In the book that Father Esteban Martínez wrote about the Colegio de Nª Sª de la Antigua, he gives news of an epidemic that severely affected the works. He tells us like this:
“The works continued, at the beginning of 1598, under the direction of Juan de Tolosa; but, a few months later, they suffered another stoppage, perhaps due to the shortage of workers caused by a terrible epidemic that, coming from France, spread rapidly through Spain, becoming more serious in Santander and Galicia. Six of this Jesuit community died, among them the Rector, Fr. Juan Sa, and his successor, Fr. Juan de los Cobos, “an amateur and expert in architecture, who was not content to encourage the workers, but he He himself was working so that the College could be used as soon as possible.

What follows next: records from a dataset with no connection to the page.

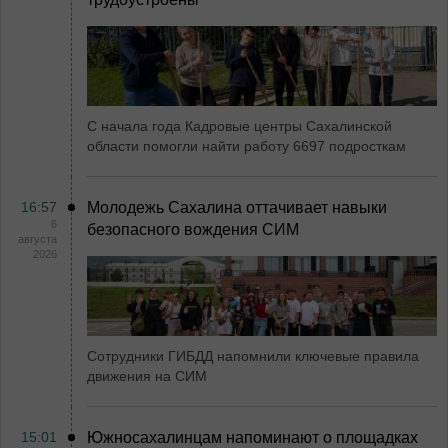
С начала года Кадровые центры Сахалинской
области помогли найти работу 6697 подросткам
16:57
Молодежь Сахалина оттачивает навыки
6
безопасного вождения СИМ
августа
2026
Сотрудники ГИБДД напомнили ключевые правила
движения на СИМ
15:01
Южносахалинцам напоминают о площадках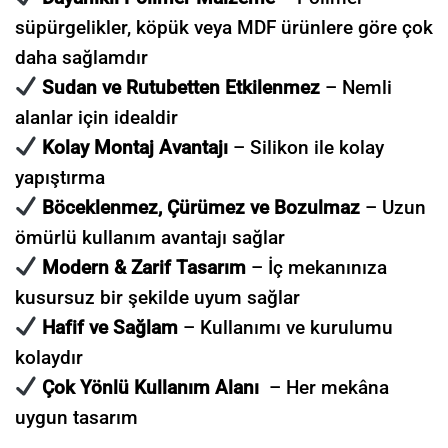
süpürgelikler, köpük veya MDF ürünlere göre çok
daha sağlamdır
Sudan ve Rutubetten Etkilenmez
– Nemli
alanlar için idealdir
Kolay Montaj Avantajı
– Silikon ile kolay
yapıştırma
Böceklenmez, Çürümez ve Bozulmaz
– Uzun
ömürlü kullanım avantajı sağlar
Modern & Zarif Tasarım
– İç mekanınıza
kusursuz bir şekilde uyum sağlar
Hafif ve Sağlam
– Kullanımı ve kurulumu
kolaydır
Çok Yönlü Kullanım Alanı
– Her mekâna
uygun tasarım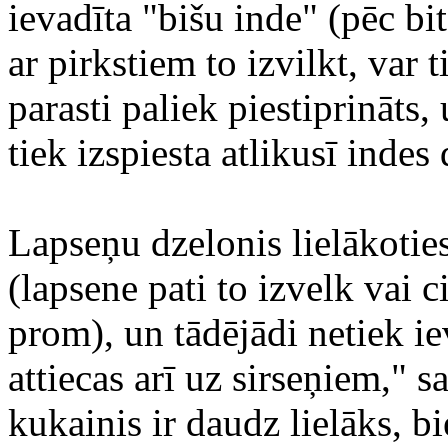
ievadīta "bišu inde" (pēc b
ar pirkstiem to izvilkt, var 
parasti paliek piestiprināts,
tiek izspiesta atlikusī indes
Lapseņu dzelonis lielākoties
(lapsene pati to izvelk vai 
prom), un tādējādi netiek iev
attiecas arī uz sirseņiem," sa
kukainis ir daudz lielāks, bi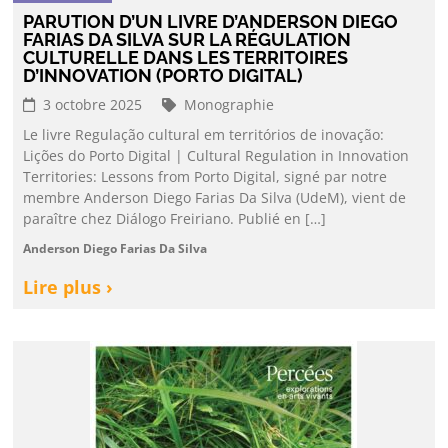
PARUTION D’UN LIVRE D’ANDERSON DIEGO
FARIAS DA SILVA SUR LA RÉGULATION
CULTURELLE DANS LES TERRITOIRES
D’INNOVATION (PORTO DIGITAL)
3 octobre 2025
Monographie
Le livre Regulação cultural em territórios de inovação:
Lições do Porto Digital | Cultural Regulation in Innovation
Territories: Lessons from Porto Digital, signé par notre
membre Anderson Diego Farias Da Silva (UdeM), vient de
paraître chez Diálogo Freiriano. Publié en […]
Anderson Diego Farias Da Silva
Lire plus ›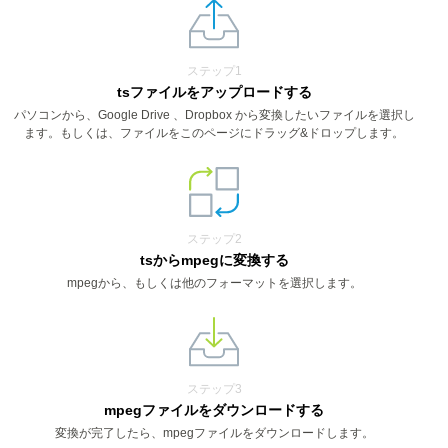
ステップ1
tsファイルをアップロードする
パソコンから、Google Drive 、Dropbox から変換したいファイルを選択し
ます。もしくは、ファイルをこのページにドラッグ&ドロップします。
ステップ2
tsからmpegに変換する
mpegから、もしくは他のフォーマットを選択します。
ステップ3
mpegファイルをダウンロードする
変換が完了したら、mpegファイルをダウンロードします。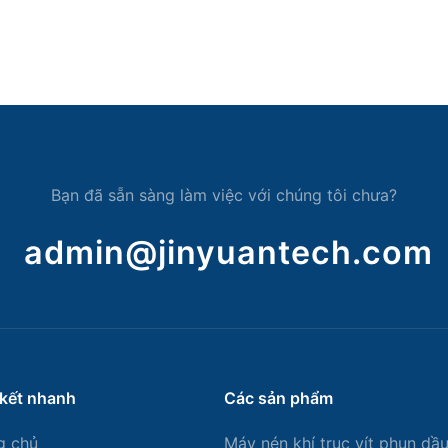
Bạn đã sẵn sàng làm việc với chúng tôi chưa?
admin@jinyuantech.com
 kết nhanh
Các sản phẩm
g chủ
Máy nén khí trục vít phun dầ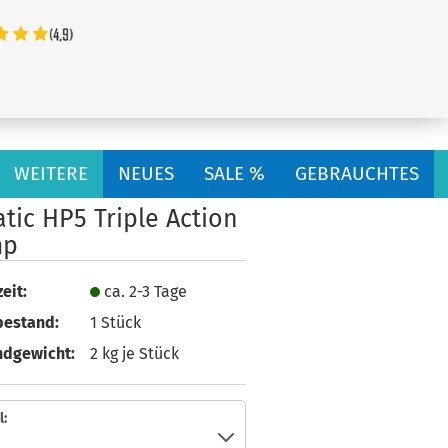
...
WEITERE
NEUES
SALE %
GEBRAUCHTES
tic HP5 Triple Action
mp
eit:
ca. 2-3 Tage
bestand:
1
Stück
ndgewicht:
2
kg je Stück
: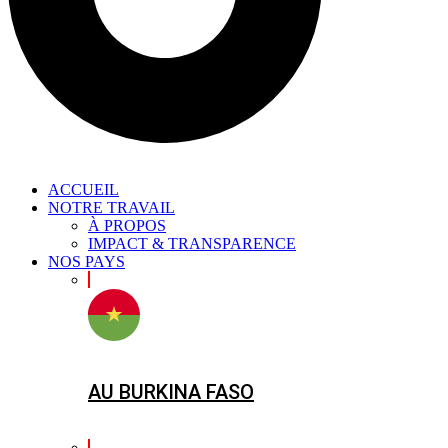
ACCUEIL
NOTRE TRAVAIL
À PROPOS
IMPACT & TRANSPARENCE
NOS PAYS
AU BURKINA FASO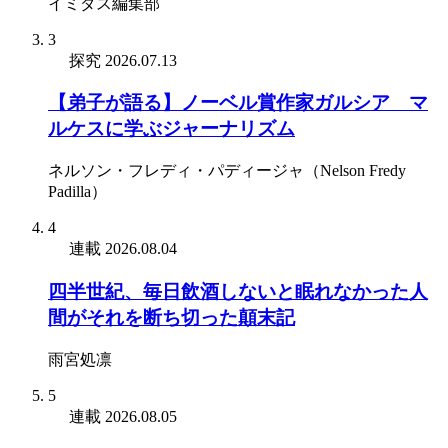
イミダス編集部
3
探究
2026.07.13
【弟子が語る】ノーベル賞作家ガルシア゠マ
ルケスに学ぶジャーナリズム
ネルソン・フレディ・パディージャ（Nelson Fredy
Padilla）
4
連載
2026.08.04
四半世紀、毎日飲酒しないと眠れなかった人
間がそれを断ち切った顛末記
雨宮処凛
5
連載
2026.08.05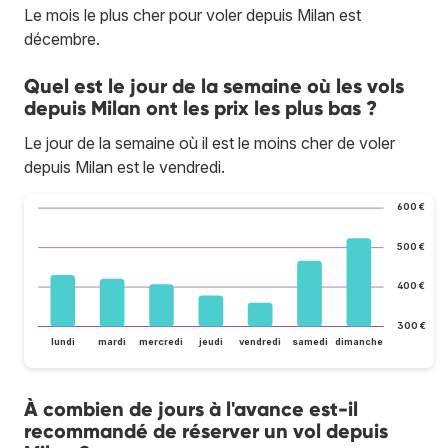
Le mois le plus cher pour voler depuis Milan est
décembre.
Quel est le jour de la semaine où les vols
depuis Milan ont les prix les plus bas ?
Le jour de la semaine où il est le moins cher de voler
depuis Milan est le vendredi.
600 €
500 €
400 €
300 €
lundi
mardi
mercredi
jeudi
vendredi
samedi
dimanche
À combien de jours à l'avance est-il
recommandé de réserver un vol depuis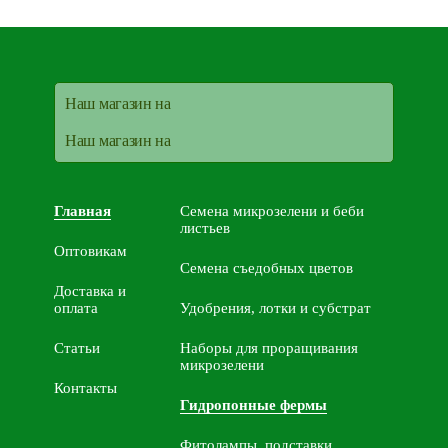
Наш магазин на
Наш магазин на
Главная
Семена микрозелени и беби
листьев
Оптовикам
Семена съедобных цветов
Доставка и
оплата
Удобрения, лотки и субстрат
Статьи
Наборы для проращивания
микрозелени
Контакты
Гидропонные фермы
Фитолампы, подставки,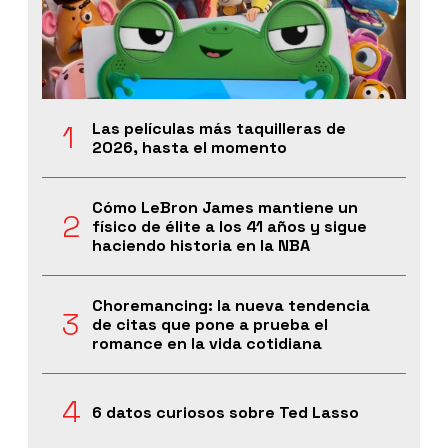
Las películas más taquilleras de
2026, hasta el momento
Cómo LeBron James mantiene un
físico de élite a los 41 años y sigue
haciendo historia en la NBA
Choremancing: la nueva tendencia
de citas que pone a prueba el
romance en la vida cotidiana
6 datos curiosos sobre Ted Lasso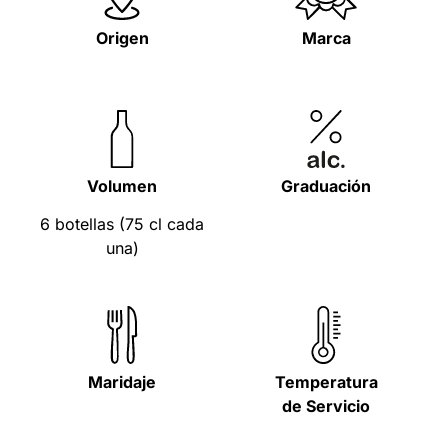
Origen
Marca
Volumen
Graduación
6 botellas (75 cl cada
una)
Maridaje
Temperatura
de Servicio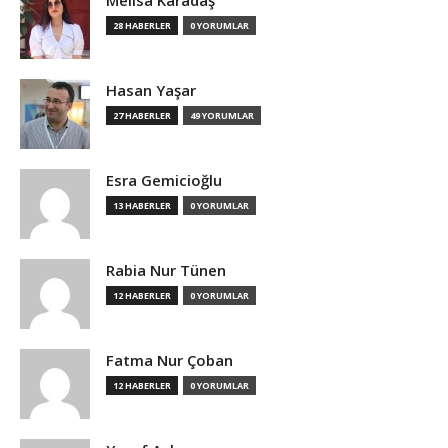
28 HABERLER
0 YORUMLAR
Hasan Yaşar
27 HABERLER
49 YORUMLAR
Esra Gemicioğlu
13 HABERLER
0 YORUMLAR
Rabia Nur Tünen
12 HABERLER
0 YORUMLAR
Fatma Nur Çoban
12 HABERLER
0 YORUMLAR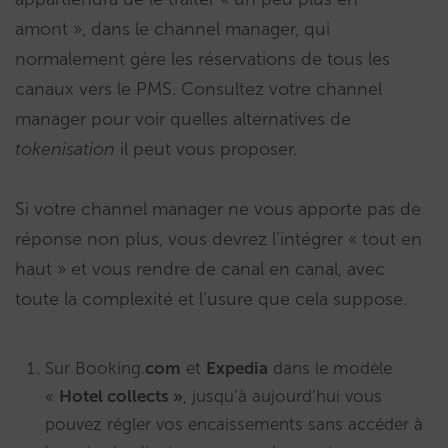
amont », dans le channel manager, qui
normalement gère les réservations de tous les
canaux vers le PMS. Consultez votre channel
manager pour voir quelles alternatives de
tokenisation
il peut vous proposer.
Si votre channel manager ne vous apporte pas de
réponse non plus, vous devrez l’intégrer « tout en
haut » et vous rendre de canal en canal, avec
toute la complexité et l’usure que cela suppose.
Sur Booking.
com
et
Expedia
dans le modèle
«
Hotel collects »
, jusqu’à aujourd’hui vous
pouvez régler vos encaissements sans accéder à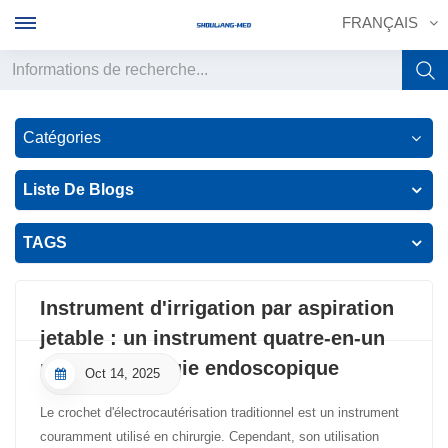
FRANÇAIS
English
Catégories
français
Liste De Blogs
Deutsch
TAGS
русский
italiano
Instrument d'irrigation par aspiration
jetable : un instrument quatre-en-un
español
pour la chirurgie endoscopique
Oct 14, 2025
português
Le crochet d'électrocautérisation traditionnel est un instrument
中文
couramment utilisé en chirurgie. Cependant, son utilisation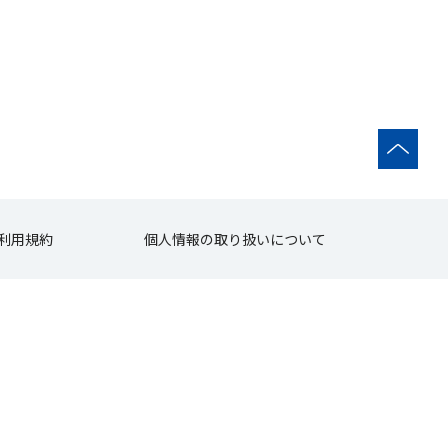
利用規約
個人情報の取り扱いについて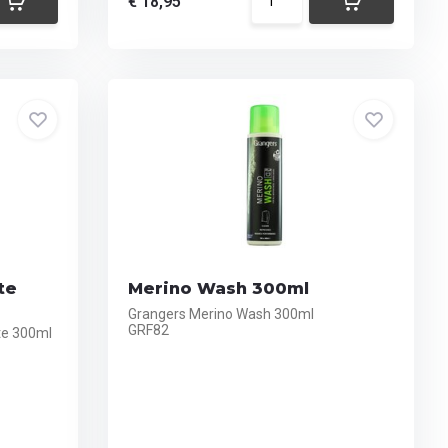
€ 18,95
te
Merino Wash 300ml
Grangers Merino Wash 300ml
GRF82
te 300ml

Others left, after resisting for some time, leaving only, for two or three months, Brother Valentín Rodríguez, guarding the house and other property, in the company of some dogs. “
Thus we find news about this epidemic of which it was said.
“Starting from the Cantabrian Sea, the plague ravaged Castile between 1598 and 1602, being more virulent in the north and west of the peninsula. Historians such as Bennassar and Pérez Moreda underlined its intensity, with an average mortality rate of over 60%, as well as its dire consequences for the economic development and social balance of the neighborhoods. ” (ABC Toledo 03/05/2020)
“« The plague that struck Vigo in 1598 only left 22 of the 800 existing houses without being infected » Jorge Lamas, Vigo / La Voz 04/11/2020
Felipe Aira, historian from Monforte published in the Voice of Galicia an article in this regard, entitled -Monforte, closed at the end of the 16th century due to the plague and a “cold epidemic” from which we take part of a municipal document of the time.
«En la villa de Monforte de lemos a catorce dias del mes de julio del nobenta y ocho años, el licenciado Ruy gomez corregidor desta villa dixo que por quanto las puertas de esta villa y los postillos de la cerca en las partes que estan caidas y la puerta de nuevo se hiço en la puente y otras que estan en Santo antonio estan mal hechas y todo tiene necesidad de repararse de nuevo y de cerrarse del todo algunos caminos para guardedela peste y que no entren en estadha villa y suarrabaldo persona ninguna de los pueblos inpcionados».
This epidemic was the culprit of another stoppage in the works of the College.